Johns hopes that the Home Defenders League will shine a light on the cruelties of our new reality by going after the offending banks and scam artists, setting up "phone trees," rallying around victims and working with politicians and candidates to foster some sense of decency in the whole debacle. In other states, similar initiatives have included mass occupations of foreclosed homes leading to negotiated acquiescence from lenders. Here, the movement is still in its infancy, a fact evidenced on Thursday when only four of the 12 confirmed political hopeful (plus inbound state Rep. Victor Torres, D-Orlando) showed up to handle the tough questions.
"That was the most disappointing thing about the night," Johns says. "We showed that people in East Orlando care about this.

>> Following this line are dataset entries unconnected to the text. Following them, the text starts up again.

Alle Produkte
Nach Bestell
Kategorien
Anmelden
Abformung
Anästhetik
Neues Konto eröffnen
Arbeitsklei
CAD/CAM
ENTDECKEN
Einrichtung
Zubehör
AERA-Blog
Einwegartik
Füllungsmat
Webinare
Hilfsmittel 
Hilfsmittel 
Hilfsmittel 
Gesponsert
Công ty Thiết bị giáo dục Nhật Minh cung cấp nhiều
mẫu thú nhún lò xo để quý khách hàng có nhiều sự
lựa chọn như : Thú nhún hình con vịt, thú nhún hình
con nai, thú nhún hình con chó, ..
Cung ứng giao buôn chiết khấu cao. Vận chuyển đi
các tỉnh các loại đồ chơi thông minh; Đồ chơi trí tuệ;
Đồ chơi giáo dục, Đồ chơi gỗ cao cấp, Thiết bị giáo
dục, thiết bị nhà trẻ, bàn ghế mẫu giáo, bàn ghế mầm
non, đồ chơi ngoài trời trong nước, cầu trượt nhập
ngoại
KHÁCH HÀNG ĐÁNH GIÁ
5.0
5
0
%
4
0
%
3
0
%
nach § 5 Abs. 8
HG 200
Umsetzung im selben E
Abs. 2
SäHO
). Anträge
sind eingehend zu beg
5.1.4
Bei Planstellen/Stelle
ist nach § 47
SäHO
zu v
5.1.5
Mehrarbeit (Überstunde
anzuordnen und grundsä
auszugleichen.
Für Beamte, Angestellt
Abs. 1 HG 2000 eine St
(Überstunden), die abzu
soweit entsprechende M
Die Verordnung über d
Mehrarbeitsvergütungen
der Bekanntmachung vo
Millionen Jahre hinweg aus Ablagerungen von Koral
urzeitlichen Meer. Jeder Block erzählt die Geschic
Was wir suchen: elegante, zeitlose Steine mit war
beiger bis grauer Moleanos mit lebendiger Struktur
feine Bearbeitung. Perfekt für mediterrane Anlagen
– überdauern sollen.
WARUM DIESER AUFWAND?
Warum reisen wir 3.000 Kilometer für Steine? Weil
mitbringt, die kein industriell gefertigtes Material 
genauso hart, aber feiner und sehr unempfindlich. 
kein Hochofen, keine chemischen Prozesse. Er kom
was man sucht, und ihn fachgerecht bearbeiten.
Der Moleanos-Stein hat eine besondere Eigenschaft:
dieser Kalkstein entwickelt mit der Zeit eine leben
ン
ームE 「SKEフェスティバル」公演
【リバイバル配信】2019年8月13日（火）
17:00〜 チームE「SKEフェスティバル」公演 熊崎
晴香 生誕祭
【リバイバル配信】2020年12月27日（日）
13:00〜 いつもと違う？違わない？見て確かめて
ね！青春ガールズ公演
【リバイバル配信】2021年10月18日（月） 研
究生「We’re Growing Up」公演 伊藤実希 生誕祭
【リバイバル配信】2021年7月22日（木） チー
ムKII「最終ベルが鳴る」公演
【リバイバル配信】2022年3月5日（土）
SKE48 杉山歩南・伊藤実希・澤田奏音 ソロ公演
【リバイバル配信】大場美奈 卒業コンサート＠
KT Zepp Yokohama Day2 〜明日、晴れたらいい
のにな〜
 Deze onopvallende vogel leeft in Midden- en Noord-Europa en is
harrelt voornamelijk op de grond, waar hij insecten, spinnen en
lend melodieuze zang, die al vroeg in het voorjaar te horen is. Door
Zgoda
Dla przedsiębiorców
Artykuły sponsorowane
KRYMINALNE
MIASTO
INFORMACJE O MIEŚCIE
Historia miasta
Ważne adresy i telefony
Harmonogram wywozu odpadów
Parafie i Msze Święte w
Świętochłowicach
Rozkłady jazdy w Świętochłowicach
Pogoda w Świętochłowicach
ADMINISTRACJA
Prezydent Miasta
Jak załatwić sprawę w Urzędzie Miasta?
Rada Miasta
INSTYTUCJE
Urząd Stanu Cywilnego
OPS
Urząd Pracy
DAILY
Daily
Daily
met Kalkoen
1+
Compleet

How can voters be assured that [their representatives] are going to be on the side of the homeowners if they won't come out and show them?"
Speaking of showing things, our throbbing undercurrent of depression was only further rattled when former Congressman Tom Perriello, D-Va., popped into our headquarters on Oct. 12 to rattle through a wonkish deconstruction of now-"winning" Mitt Romney's ever-changing economic plan. Perriello currently leads progressive think tank the Center for American Progress' Action Fund, which means that he's been riding the fact-checking train of late, scratching numbers from his head in the wake of the October Surprise of Romney's grand bait-and-switch.

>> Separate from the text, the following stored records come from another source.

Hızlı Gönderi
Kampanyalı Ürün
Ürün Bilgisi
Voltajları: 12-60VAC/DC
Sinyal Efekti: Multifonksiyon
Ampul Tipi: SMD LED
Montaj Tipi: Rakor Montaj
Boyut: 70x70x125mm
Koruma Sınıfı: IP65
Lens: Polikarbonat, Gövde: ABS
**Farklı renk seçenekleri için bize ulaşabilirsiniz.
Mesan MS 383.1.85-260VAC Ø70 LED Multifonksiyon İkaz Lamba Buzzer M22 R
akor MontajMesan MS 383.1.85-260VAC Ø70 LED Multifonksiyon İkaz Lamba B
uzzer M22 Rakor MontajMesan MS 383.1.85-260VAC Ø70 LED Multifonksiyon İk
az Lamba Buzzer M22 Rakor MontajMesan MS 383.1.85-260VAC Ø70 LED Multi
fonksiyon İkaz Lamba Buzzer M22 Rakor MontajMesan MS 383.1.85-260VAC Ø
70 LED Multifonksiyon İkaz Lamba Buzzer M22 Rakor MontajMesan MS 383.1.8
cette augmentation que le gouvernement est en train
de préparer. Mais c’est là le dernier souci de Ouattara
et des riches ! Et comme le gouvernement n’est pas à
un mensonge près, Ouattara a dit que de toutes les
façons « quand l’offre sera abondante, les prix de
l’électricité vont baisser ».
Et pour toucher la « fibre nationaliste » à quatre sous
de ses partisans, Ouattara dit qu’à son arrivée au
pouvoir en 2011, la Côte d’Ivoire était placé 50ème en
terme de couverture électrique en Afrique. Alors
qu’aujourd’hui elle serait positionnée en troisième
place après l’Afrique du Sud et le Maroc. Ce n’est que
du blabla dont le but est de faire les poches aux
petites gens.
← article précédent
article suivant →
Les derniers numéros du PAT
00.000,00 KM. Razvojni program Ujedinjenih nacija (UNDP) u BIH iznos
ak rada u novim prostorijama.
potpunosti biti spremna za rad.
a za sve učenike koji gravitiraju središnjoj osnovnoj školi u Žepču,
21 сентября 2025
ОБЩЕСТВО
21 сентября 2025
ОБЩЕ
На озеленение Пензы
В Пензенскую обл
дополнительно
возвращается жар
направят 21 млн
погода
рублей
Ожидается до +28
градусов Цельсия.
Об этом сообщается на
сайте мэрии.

Specifically, Perriello was here to provide the "facts behind the facts," he said, as they relate to struggling Floridians. In order for us to reproduce the entirety of his mathematical message, we would need about four hours of your time and an economics degree. But, clearly, if Perriello is to be believed, Romney's cloudy vision could be a huge wet blanket for average Floridians.

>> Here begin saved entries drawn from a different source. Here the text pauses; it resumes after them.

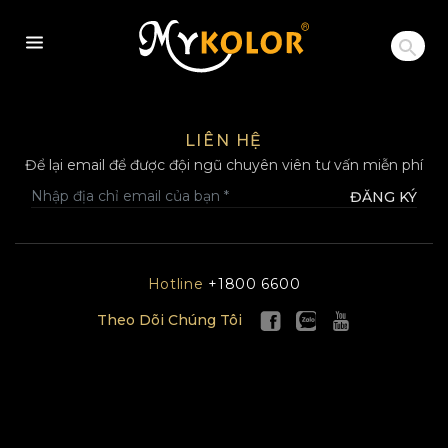
MYKOLOR
LIÊN HỆ
Để lại email để được đội ngũ chuyên viên tư vấn miễn phí
ĐĂNG KÝ
Hotline
+1800 6600
Theo Dõi Chúng Tôi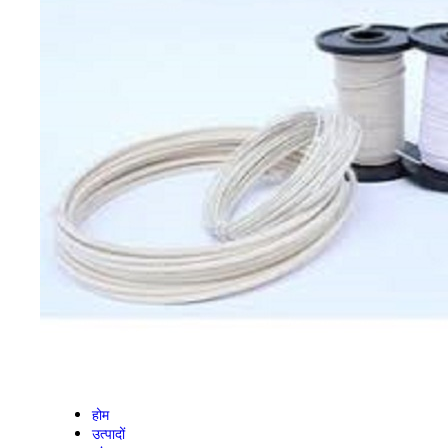
होम
उत्पादों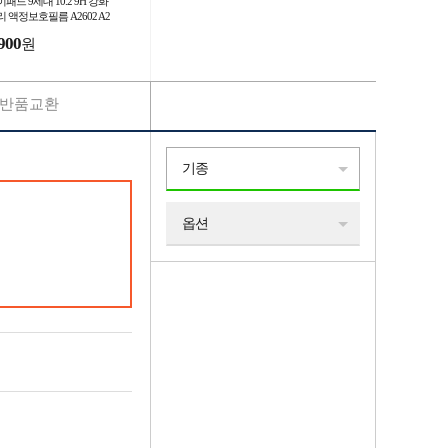
패드 9세대 10.2 9H 강화
 액정보호필름 A2602 A2
4
900
원
반품교환
기종
옵션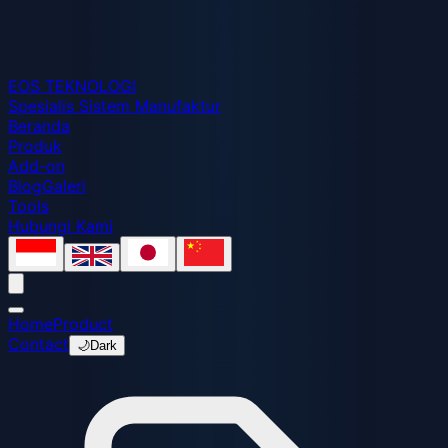
EOS
TEKNOLOGI
Spesialis Sistem Manufaktur
Beranda
Produk
Add-on
Blog
Galeri
Tools
Hubungi Kami
Home
Product
Contact
🌙
Dark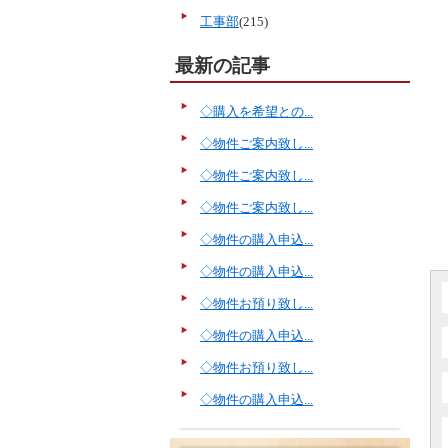
工事部
(215)
最新の記事
◇購入を希望との...
◇物件ご案内致し...
◇物件ご案内致し...
◇物件ご案内致し...
◇物件の購入申込...
◇物件の購入申込...
◇物件お預り致し...
◇物件の購入申込...
◇物件お預り致し...
◇物件の購入申込...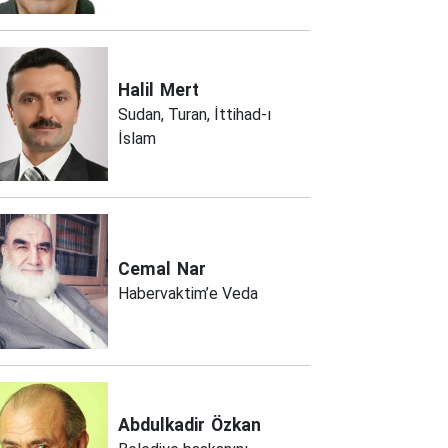
Halil
Mert
Sudan, Turan, İttihad-ı
İslam
Cemal
Nar
Habervaktim’e Veda
Abdulkadir
Özkan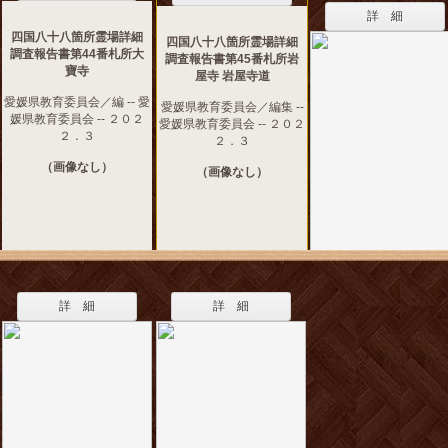
詳 細
四国八十八箇所霊場詳細
四国八十八箇所霊場詳細
調査報告書第44番札所大
調査報告書第45番札所岩
寶寺
屋寺 岩屋寺道
愛媛県教育委員会／編 -- 愛
愛媛県教育委員会／編集 --
媛県教育委員会 -- ２０２
愛媛県教育委員会 -- ２０２
２．３
２．３
（画像なし）
（画像なし）
詳 細
詳 細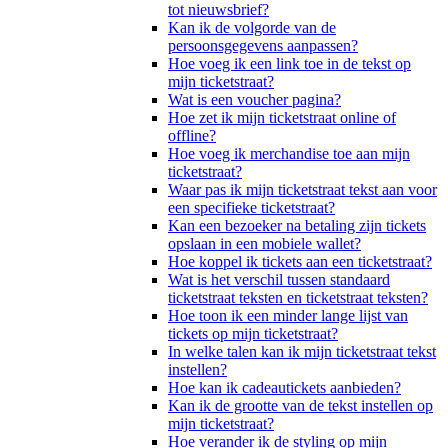
tot nieuwsbrief?
Kan ik de volgorde van de
persoonsgegevens aanpassen?
Hoe voeg ik een link toe in de tekst op
mijn ticketstraat?
Wat is een voucher pagina?
Hoe zet ik mijn ticketstraat online of
offline?
Hoe voeg ik merchandise toe aan mijn
ticketstraat?
Waar pas ik mijn ticketstraat tekst aan voor
een specifieke ticketstraat?
Kan een bezoeker na betaling zijn tickets
opslaan in een mobiele wallet?
Hoe koppel ik tickets aan een ticketstraat?
Wat is het verschil tussen standaard
ticketstraat teksten en ticketstraat teksten?
Hoe toon ik een minder lange lijst van
tickets op mijn ticketstraat?
In welke talen kan ik mijn ticketstraat tekst
instellen?
Hoe kan ik cadeautickets aanbieden?
Kan ik de grootte van de tekst instellen op
mijn ticketstraat?
Hoe verander ik de styling op mijn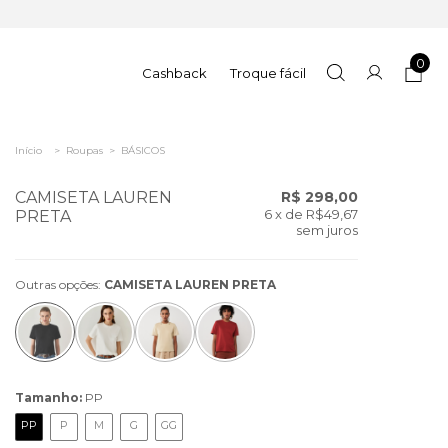
0
Cashback
Troque fácil
Início
>
Roupas
>
BÁSICOS
CAMISETA LAUREN
R$ 298,00
6
x de
R$49,67
PRETA
sem juros
Outras opções:
CAMISETA LAUREN PRETA
Tamanho:
PP
PP
P
M
G
GG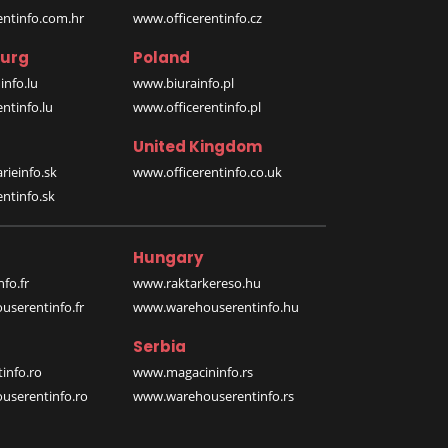
entinfo.com.hr
www.officerentinfo.cz
urg
Poland
nfo.lu
www.biurainfo.pl
ntinfo.lu
www.officerentinfo.pl
United Kingdom
rieinfo.sk
www.officerentinfo.co.uk
ntinfo.sk
Hungary
fo.fr
www.raktarkereso.hu
serentinfo.fr
www.warehouserentinfo.hu
Serbia
info.ro
www.magacininfo.rs
serentinfo.ro
www.warehouserentinfo.rs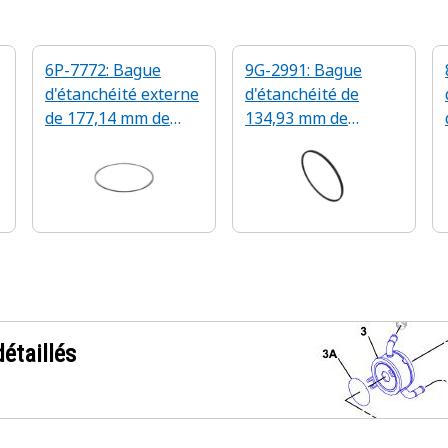
6P-7772: Bague
9G-2991: Bague
d'étanchéité externe
d'étanchéité de
de 177,14 mm de
134,93 mm de
diamètre intérieur
diamètre de jauge
étaillés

Much of Perriello's message revolved around the now-notorious $5 trillion tax cut that Romney's been occasionally peddling – to be fair, Republicans are calling foul on that, saying it's merely a $3.8 million tax cut – and its fiscal favoring of fatcat millionaires. Casino magnate (and Romney's number one donor) Sheldon Adelson, by Perriello's calculations, would benefit to the tune of a $2.3 billion kickback over four years via a series of celebrations of wealth and outsourcing, while an average police officer in Tampa would end up paying an additional $1,480 in taxes.
It's not just taxes. Under Romney, the Center for American Progress found that Florida would suffer an average cut in federal grants of $11.7 billion (or $117.5 billion over a decade), leaving our already inept state legislature to fill the gaps by cutting programs that benefit the middle and working classes (hello, education). But perhaps the worst affected would be seniors. If Obamacare gets the knife on "day one," as Romney has promised, and Medicare is eventually reformed into a voucher system, current seniors would pay an average of additional $11,000 to ride out their retirement – for healthcare alone. And don't think you're immune. A 49-year-old could pay $124,626 more; A 29-year-old, $331,170. Getting old could get really expensive.
"Mitt Romney is asking everyone to pay more, and doing this not to pay down the deficit or to make a major investment in America's competitiveness, but for a tax code that allows his largest donor to get a $2.3 billion tax cut," Perriello concludes. "We think it's not cynical to suggest that we should take a candidate at his word, take our word against his, and let people know."